Problem: Reproduce the text read from each of the records below line for line, leaving the pictures out of your answer.
>>>
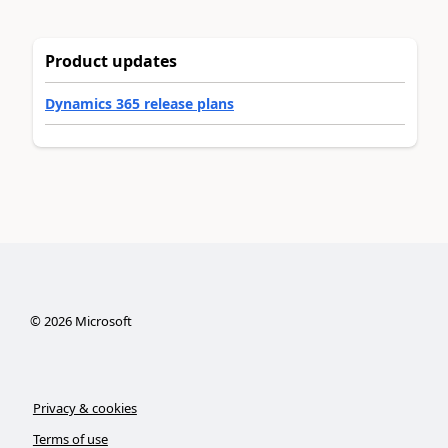
Product updates
Dynamics 365 release plans
©
2026
Microsoft
Privacy & cookies
Terms of use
<<<
Completed task:
Product updates
Dynamics 365 release plans
©
2026
Microsoft
Privacy & cookies
Terms of use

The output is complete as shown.